[Stored data]

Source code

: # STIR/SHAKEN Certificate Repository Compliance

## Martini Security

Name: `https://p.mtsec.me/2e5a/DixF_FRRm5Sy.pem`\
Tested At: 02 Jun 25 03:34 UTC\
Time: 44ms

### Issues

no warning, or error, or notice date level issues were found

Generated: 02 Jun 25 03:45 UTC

**What you will do**
Every record above is to be copied exactly.

**Response area**
Source code

: # STIR/SHAKEN Certificate Repository Compliance

## Martini Security

Name: `https://p.mtsec.me/2e5a/DixF_FRRm5Sy.pem`\
Tested At: 02 Jun 25 03:34 UTC\
Time: 44ms

### Issues

no warning, or error, or notice date level issues were found

Generated: 02 Jun 25 03:45 UTC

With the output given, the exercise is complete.